[THE RECORDS]
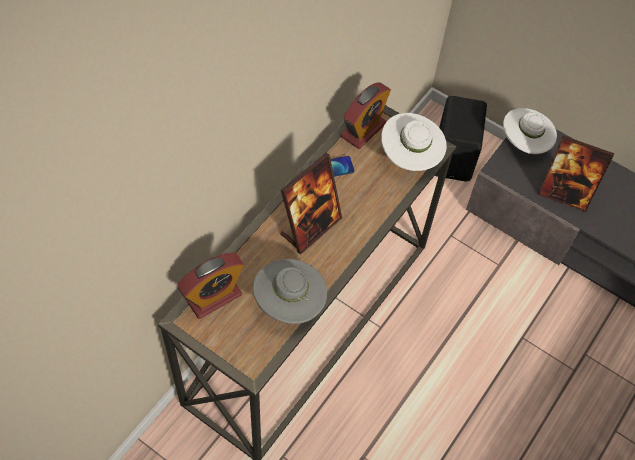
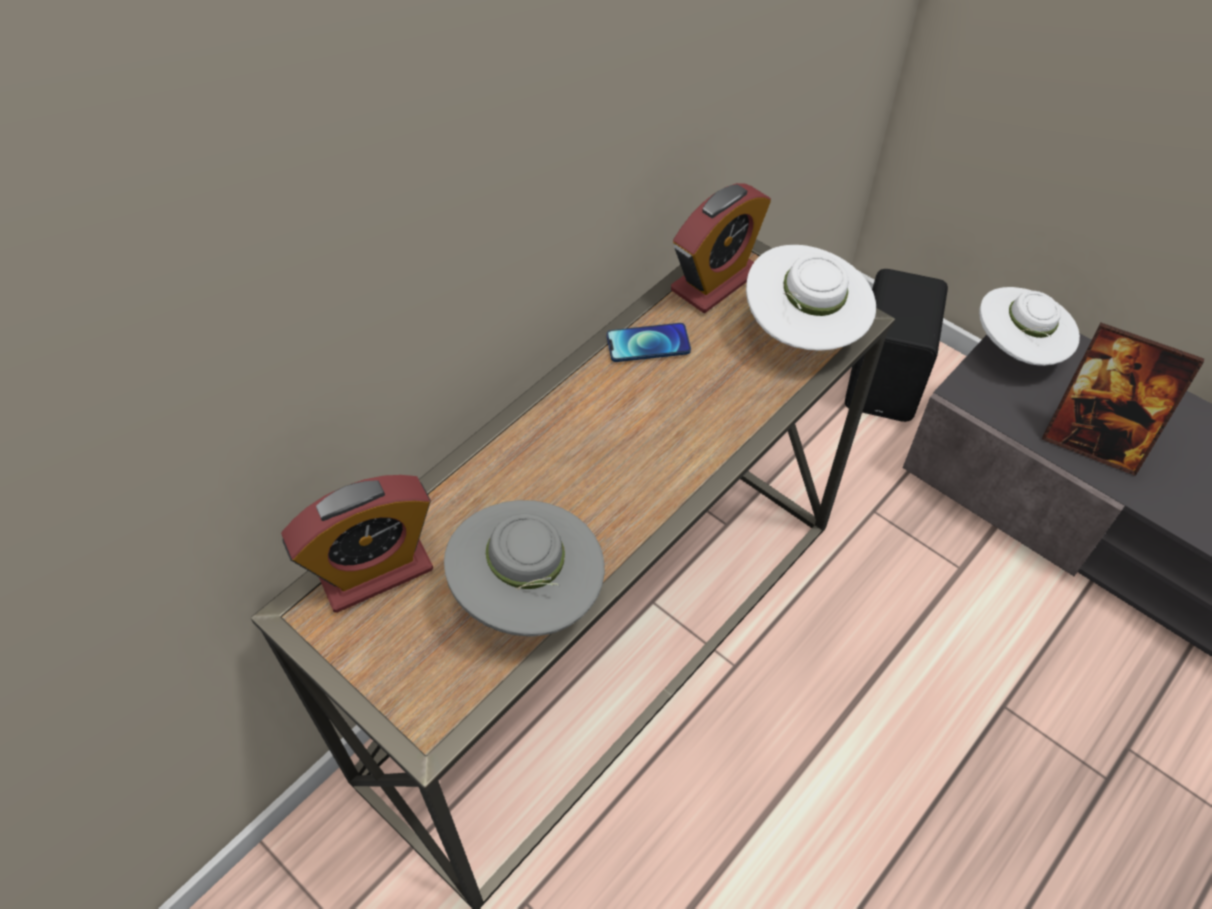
camera: 10 degrees right, 5 degrees down
(310, 227) = (593, 448): picture frame -> none

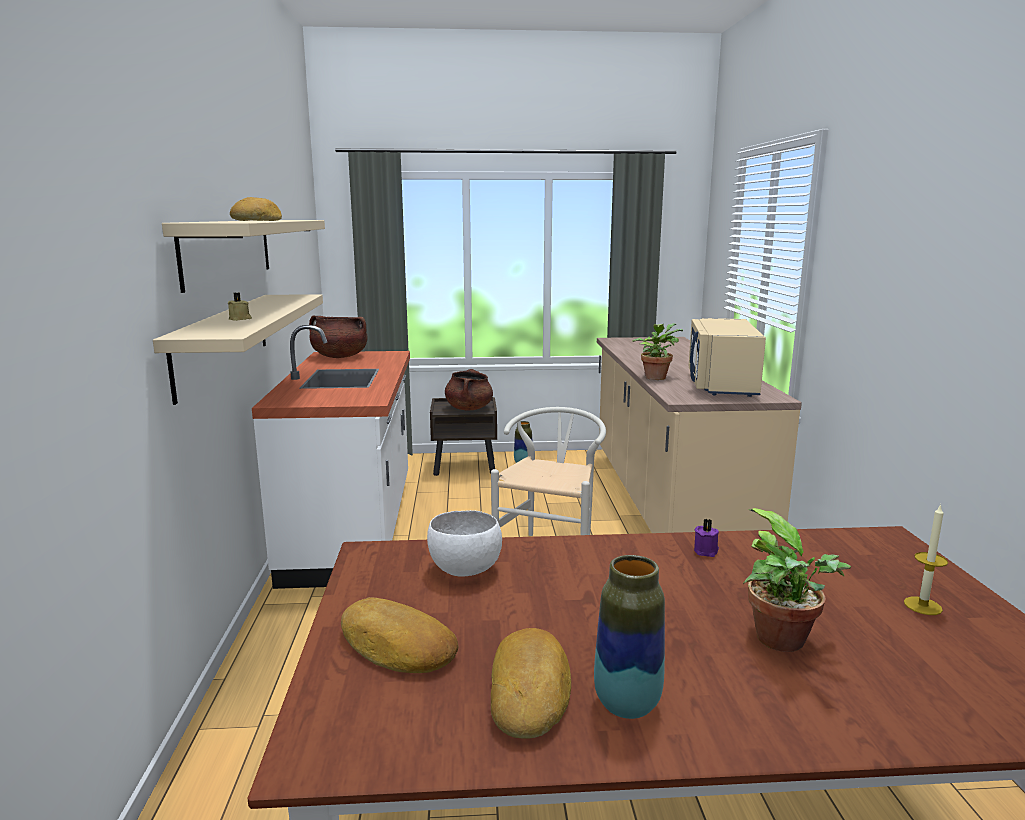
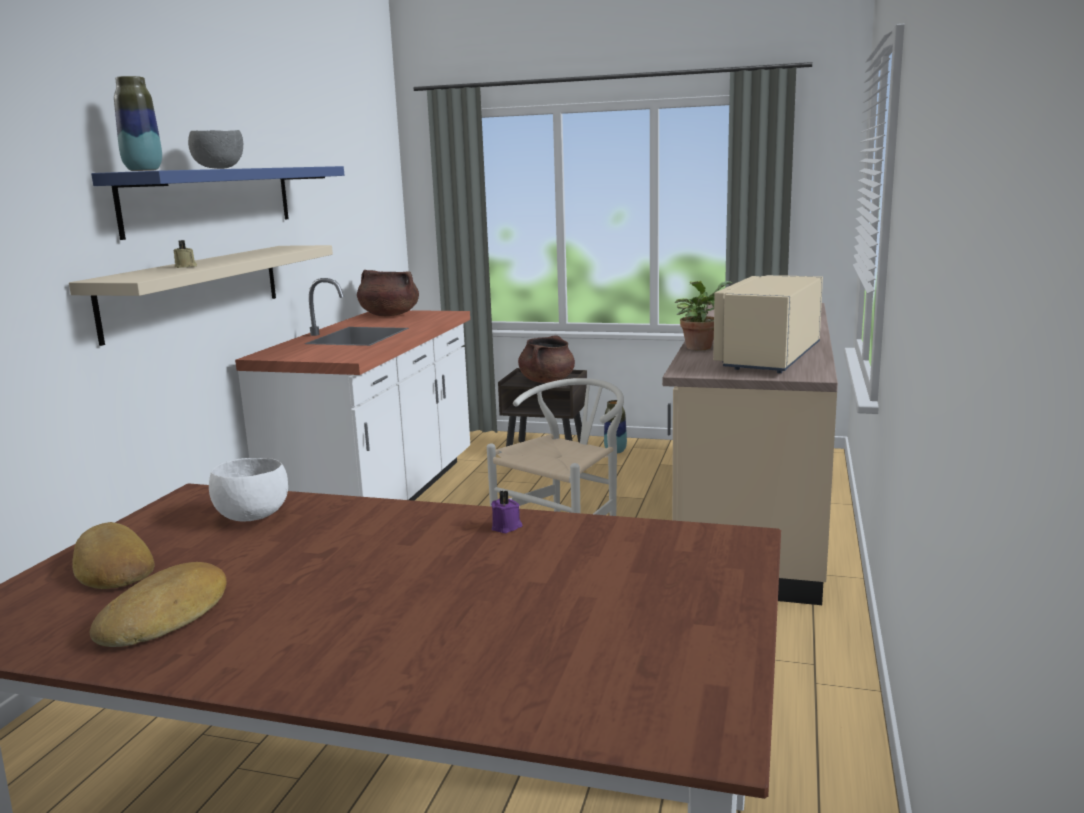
camera: 20 degrees right, 0 degrees up
(229, 250) = (211, 199): beige shelf -> blue shelf
(258, 220) = (220, 168): bread -> grey bowl
(627, 704) = (227, 639): vase -> vase (143, 170)
(786, 642) = (453, 615): potted plant -> none
(922, 606) = (659, 606): candle -> none

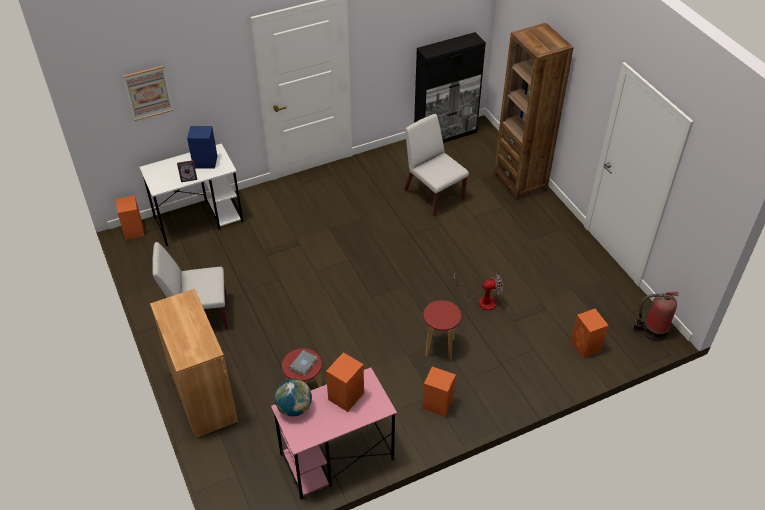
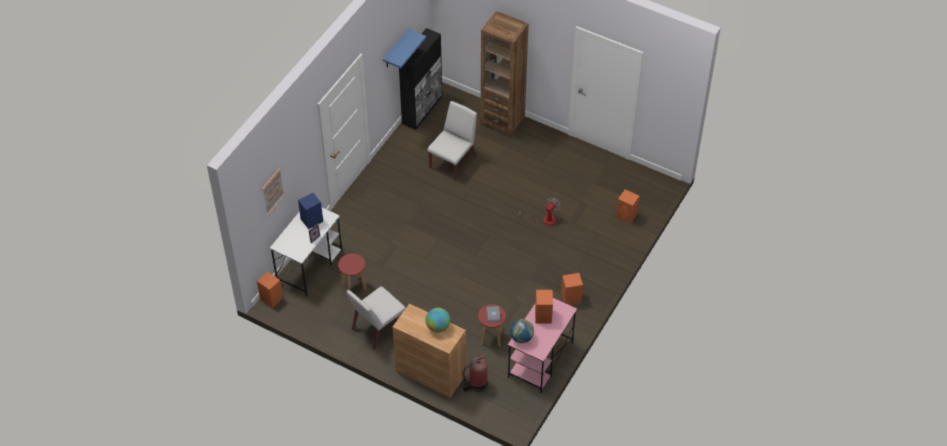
camera: 35 degrees left, 5 degrees up
(196, 333) = (438, 327): none -> globe
(415, 29) = (395, 49): none -> blue shelf
(433, 194) = (453, 161): white chair -> white chair turned 105 degrees clockwise
(439, 347) = (544, 264): red stool -> red stool (354, 287)
(652, 331) = (657, 185): fire extinguisher -> fire extinguisher (476, 384)

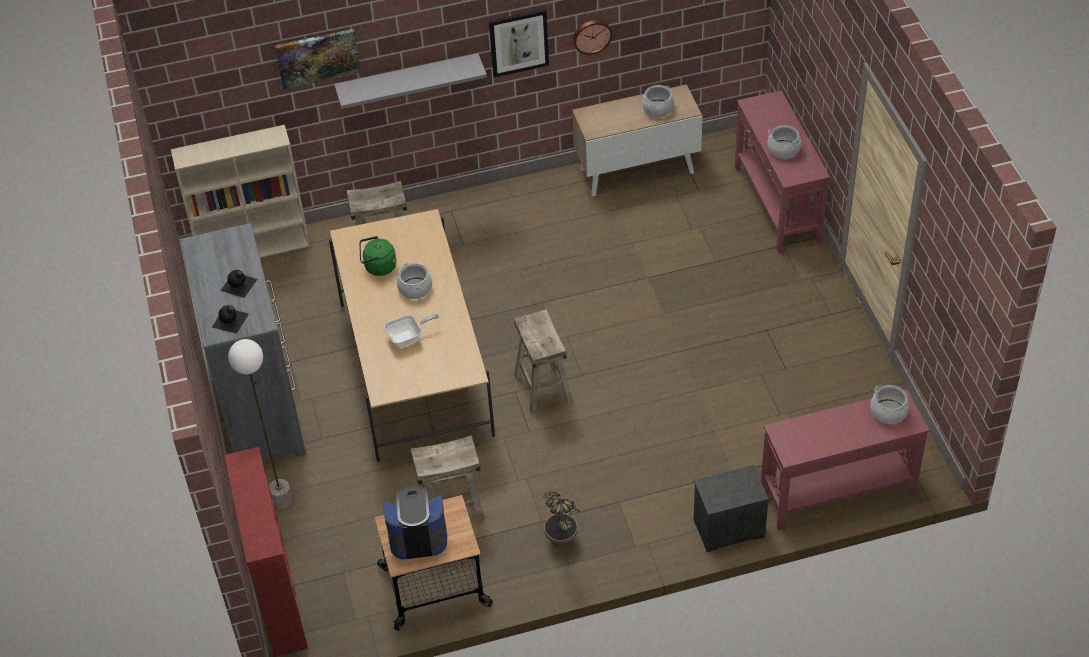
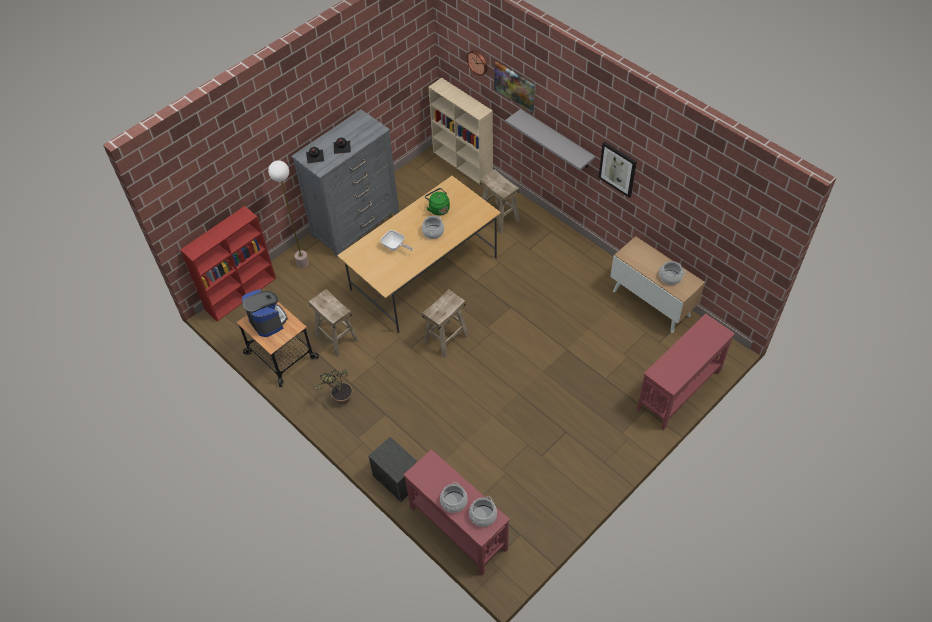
camera: 60 degrees right, 5 degrees up
(591, 36) = (659, 202): wall clock -> wall clock (478, 62)
(783, 149) = (679, 358): cooking pot -> cooking pot (454, 502)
[/THE RECORDS]
[EXERCISE AIM] Select every line in the records above that contains the word "shelf".

[WRITTEN SOLUTION]
(229, 250) = (211, 199): beige shelf -> blue shelf
(415, 29) = (395, 49): none -> blue shelf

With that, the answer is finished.